Detroit, MI — Detroit’s Emergency Manager, Kevyn Orr, has made his first report. The trends that caused the Detroit decline include a population decline of 250,000 from 2000-2010, declining tax revenues, a vast geographical space to maintain and the devastation in Michigan caused by 400,000 workers put out of manufacturing jobs in the 2007-2009 Great Recession who have yet to return to work.  Detroit is heavily in debt with bond payments, retiree pensions and health care obligations and inadequate tax revenue to meet its obligations.
Kevyn Orr was brought in through a new Emergency Manager law that was forced through the Michigan Legislature in a lame duck session, despite Michigan voters’ rejection of emergency managers in 77 of 83 counties in November, 2012.  Bondholders and their legislator minions, bought forth with campaign donations, have decided what’s best for us.  Kevyn Orr will cut costs, privatize services and guarantee payments to bondholders.  If the workers don’t agree to the austerity, he will impose it with a dictator’s pen, signing away Detroit assets in bankruptcy court.
Democracy has always been for property holders in the USA, characterized by small business owners making campaign donations and electing legislators to make laws to support their corporate needs and build better communities for their families.  Now that automation of manufacturing has eliminated the age of the “Mom and Pop” business and millions of jobs, large corporations are taking over all areas of the economy, democracy is just getting in the way.
And workers are becoming permanently unemployed, where small businesses are driven out and owners are converted into workers, the State of Michigan has responded to the “needs” of the largest corporations and has trained 400 emergency managers to “lead” us out of trouble.  Why will they stop at Detroit?
Benton Harbor suffered a theft of public lands under their emergency manager, leaving the city without its crown jewel, valuable lakefront land. Now they have a luxury golf course and marina development for the wealthy without significant tax revenue or jobs as Jean Klock Park was privatized into the Harbor Shores Development.
Valuable development land along the Michigan coastline is a target of the emergency manager law and will strip communities of their valuables without tax revenues to pay their bills or assets for their future.  Michigan Governor Rick Snyder is dedicated to helping corporations capture all our natural wealth.  More emergency manager courses are being started up all over the country as the Michigan model will be extended to the nation.

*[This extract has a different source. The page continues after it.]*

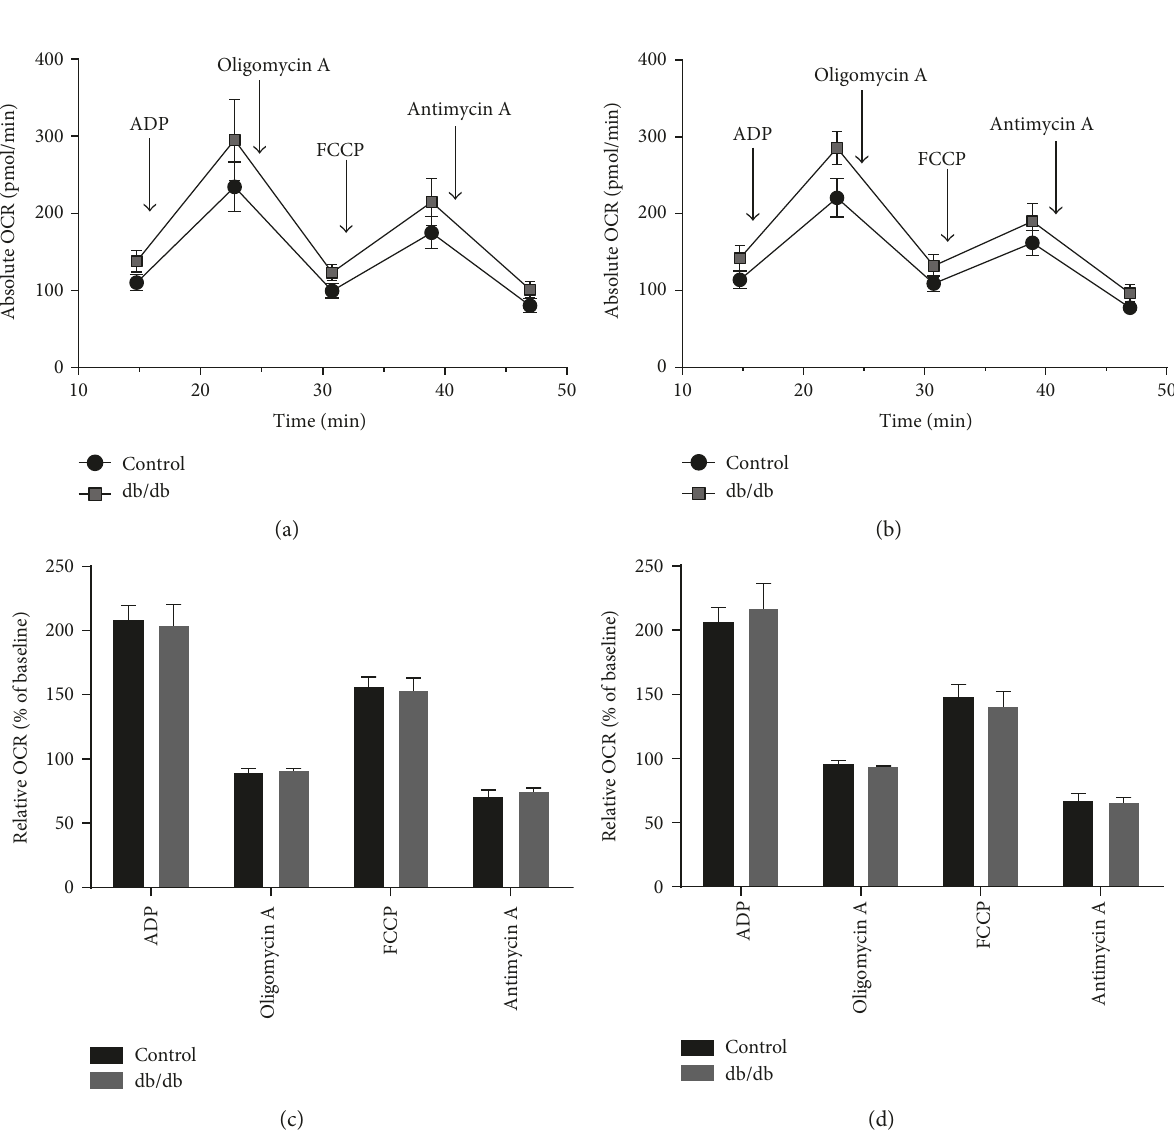
Figure 2: Mitochondrial oxygen consumption rates (OCRs) of isolated brain mitochondria from control and db/db mice. Absolute (a and b) and relative (c and d) oxygen consumption rates of the brain mitochondria from control and db/db mice, with glutamate (a and c) and glutamine (b and d), both in the presence of malate, as substrates. Arrows (in a and b) indicate the speci fi c time points of compound addition. ADP stimulates coupled respiration, oligomycin A inhibits the ATP synthase, FCCP induces uncoupled respiration, and antimycin A inhibits complex III of the electron transport chain. Baseline is not shown. Results are presented as means ± SEM, n = 4 – 7 , Student ’ s t -test, p < 0 05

The solution lies in nationalization of productive assets such as factories, banks, schools, hospitals and natural wealth such as fresh water, mineral deposits and energy resources in the people’s interests.  Production for maximum profit is at odds with the reality of shrinking markets as consumers cannot consume enough to support the profits of past years.   If productive assets were held collectively, production and distribution of necessaries of life without the requirement of profit could resolve budget deficits and people’s suffering for all time.